We outline a demo job that makes the agent search, compute, write a file, save notes, and report the present time. We then run the agent end-to-end, printing the loaded instruments and the ultimate reply so we are able to confirm the complete tool-use workflow in a single go.

In conclusion, we observe how Semantic Kernel and Gemini collaborate to kind a compact but highly effective agentic system inside Colab. We not solely take a look at software calls but additionally see how outcomes stream again into the reasoning loop to supply a clear remaining reply. We now have a reusable blueprint for extending with extra instruments or duties, and we show that constructing a sensible, superior AI agent could be each easy and environment friendly after we use the appropriate mixture of frameworks.

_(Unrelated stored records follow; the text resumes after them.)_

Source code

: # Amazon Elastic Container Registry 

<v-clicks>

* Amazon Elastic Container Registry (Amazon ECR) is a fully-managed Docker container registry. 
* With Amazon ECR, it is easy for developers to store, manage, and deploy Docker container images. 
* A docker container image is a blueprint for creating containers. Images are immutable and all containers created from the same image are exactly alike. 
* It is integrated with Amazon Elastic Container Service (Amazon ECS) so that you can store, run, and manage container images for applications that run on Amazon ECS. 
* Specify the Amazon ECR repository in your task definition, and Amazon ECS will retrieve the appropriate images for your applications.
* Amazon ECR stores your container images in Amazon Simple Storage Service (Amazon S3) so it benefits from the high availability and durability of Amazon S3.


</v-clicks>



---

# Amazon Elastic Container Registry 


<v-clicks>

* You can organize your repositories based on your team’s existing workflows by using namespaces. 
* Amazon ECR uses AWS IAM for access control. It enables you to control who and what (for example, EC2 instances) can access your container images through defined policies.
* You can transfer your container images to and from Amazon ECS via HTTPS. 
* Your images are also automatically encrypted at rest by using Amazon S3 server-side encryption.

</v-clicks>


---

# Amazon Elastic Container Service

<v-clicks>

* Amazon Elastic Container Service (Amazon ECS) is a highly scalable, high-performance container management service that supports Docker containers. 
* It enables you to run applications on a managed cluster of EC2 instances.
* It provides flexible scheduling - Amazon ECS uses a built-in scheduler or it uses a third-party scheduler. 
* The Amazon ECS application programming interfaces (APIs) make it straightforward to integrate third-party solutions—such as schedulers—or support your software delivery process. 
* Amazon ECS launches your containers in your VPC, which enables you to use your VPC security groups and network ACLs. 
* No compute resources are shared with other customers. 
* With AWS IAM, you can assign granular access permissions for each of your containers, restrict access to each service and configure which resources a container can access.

Try the FULL CODES here. Be happy to take a look at our GitHub Page for Tutorials, Codes and Notebooks. Additionally, be happy to observe us on Twitter and don’t overlook to hitch our 100k+ ML SubReddit and Subscribe to our Newsletter.

The submit A Coding Implementation of an Advanced Tool-Using AI Agent with Semantic Kernel and Gemini appeared first on MarkTechPost.